If you are a veteran, over 62, disabled, or the surviving spouse of a law enforcement officer or servicemember killed in the line of duty, you may be eligible for other specific exemptions. You can call the Tax Commissioner’s Office at (770) 477-3311 or e-mail for help choosing the exemption that works best in your situation.

If you disagree with the county tax assessor’s valuation of your property, you can file an appeal. Consider that a revaluation could mean higher property taxes if an appeal finds your home is worth more than what’s on the tax rolls. It also could mean that you’d pay less in taxes but could lose value on your home should you decide to sell it. Your best bet may be to get an independent appraisal before filing a tax appeal.

What’s my home’s current assessed value?

You can look up your home’s current fair market value and assessed (taxable) value on the county’s online tax rolls.

How much property tax am I paying now?

You can see your current property tax assessment using the county’s property tax bill calculator.

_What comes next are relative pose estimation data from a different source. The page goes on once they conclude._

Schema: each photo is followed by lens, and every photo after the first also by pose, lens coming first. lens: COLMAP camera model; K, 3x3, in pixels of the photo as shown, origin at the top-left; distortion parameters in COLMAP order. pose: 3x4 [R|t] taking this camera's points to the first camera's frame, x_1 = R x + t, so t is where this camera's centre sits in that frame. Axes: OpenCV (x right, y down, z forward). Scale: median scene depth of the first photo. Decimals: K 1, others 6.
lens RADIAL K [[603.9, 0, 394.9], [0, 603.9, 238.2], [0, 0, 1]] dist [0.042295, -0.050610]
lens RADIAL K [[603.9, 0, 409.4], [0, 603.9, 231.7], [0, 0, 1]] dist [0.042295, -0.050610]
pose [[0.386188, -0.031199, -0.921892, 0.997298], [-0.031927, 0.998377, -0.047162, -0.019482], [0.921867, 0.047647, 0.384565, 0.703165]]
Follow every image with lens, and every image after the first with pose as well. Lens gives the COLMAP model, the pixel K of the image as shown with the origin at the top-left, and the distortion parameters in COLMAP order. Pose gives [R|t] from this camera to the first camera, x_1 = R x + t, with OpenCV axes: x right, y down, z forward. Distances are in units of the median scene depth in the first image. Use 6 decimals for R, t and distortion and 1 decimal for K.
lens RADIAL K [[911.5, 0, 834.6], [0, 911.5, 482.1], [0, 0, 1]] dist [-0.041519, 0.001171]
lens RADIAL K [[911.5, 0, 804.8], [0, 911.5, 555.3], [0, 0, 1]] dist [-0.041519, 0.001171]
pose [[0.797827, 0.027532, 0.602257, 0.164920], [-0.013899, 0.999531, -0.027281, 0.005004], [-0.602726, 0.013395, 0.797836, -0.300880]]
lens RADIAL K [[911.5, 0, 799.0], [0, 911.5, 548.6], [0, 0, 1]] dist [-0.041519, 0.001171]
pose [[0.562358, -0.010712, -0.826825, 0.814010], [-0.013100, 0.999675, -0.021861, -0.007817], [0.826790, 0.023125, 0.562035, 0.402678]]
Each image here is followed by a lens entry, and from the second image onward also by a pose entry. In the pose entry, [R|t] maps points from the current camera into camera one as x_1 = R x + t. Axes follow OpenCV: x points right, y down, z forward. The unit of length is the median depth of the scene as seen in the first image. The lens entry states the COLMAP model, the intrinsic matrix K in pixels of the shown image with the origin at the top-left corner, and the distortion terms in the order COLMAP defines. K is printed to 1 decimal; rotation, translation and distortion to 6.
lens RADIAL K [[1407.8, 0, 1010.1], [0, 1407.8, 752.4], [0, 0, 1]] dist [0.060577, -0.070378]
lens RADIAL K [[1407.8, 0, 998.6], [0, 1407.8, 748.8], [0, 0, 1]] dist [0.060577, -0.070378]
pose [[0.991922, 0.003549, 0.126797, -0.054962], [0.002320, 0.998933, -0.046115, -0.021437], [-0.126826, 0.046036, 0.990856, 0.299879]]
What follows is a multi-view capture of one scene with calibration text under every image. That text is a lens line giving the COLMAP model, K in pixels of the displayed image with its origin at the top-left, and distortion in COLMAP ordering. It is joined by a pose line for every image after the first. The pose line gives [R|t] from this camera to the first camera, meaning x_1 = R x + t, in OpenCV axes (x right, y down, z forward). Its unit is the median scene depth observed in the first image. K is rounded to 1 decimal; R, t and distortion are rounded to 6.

How much more tax would I have to pay?

But wait–there’s more.

The Clayton County Board of Education says it also wants an increase.

“The Clayton County Board of Education (CCBOE) announces today its tentative intention to maintain the current millage rate at 20 mills. This represents a 9.45 percent increase over the rollback millage rate. When the trend of prices on properties that have recently sold in the county indicate there has been an increase in the fair market value of any specific property, the Board of Tax Assessors is required by law to re-determine the value of such property and adjust the assessment. This is called a reassessment. When the total digest of taxable property is prepared, Georgia law requires that a rollback millage rate must be computed that will produce the same total revenue on the current year’s digest that last year’s millage rate would have produced had no assessment occurred. The budget adopted by the Clayton County Board of Education requires a millage rate higher than the rollback millage rate; therefore, before the Clayton County Board of Education finalize the budget and set a final millage rate, Georgia law requires three public hearings to be held to allow the public an opportunity to express their opinions on the increase.”

Here’s how to figure out how much you would pay if both millage rate increases are approved:

  1. Check your home’s fair market value at the Clayton County Tax Assessor’s website. Say your house is valued at $100,000. The county only taxes you on the first 40%, which is called the assessed value. In this case, the assessed value would be $40,000.
  2. The proposed millage rate is 14.746 mils for every $1,000 of assessed value. If your house’s assessed value is $40,000, that’s 14.746 x 40, or 589.84. If your home had the same assessed value in 2020, it would have been 15.089 x 40, or 603.56.

You can see how Georgia government officials learn how to calculate property taxes, step by step, at the University of Georgia Carl Vinson Institute of Government.

Keep in mind that, if you live in one of the municipalities, those entities also levy taxes.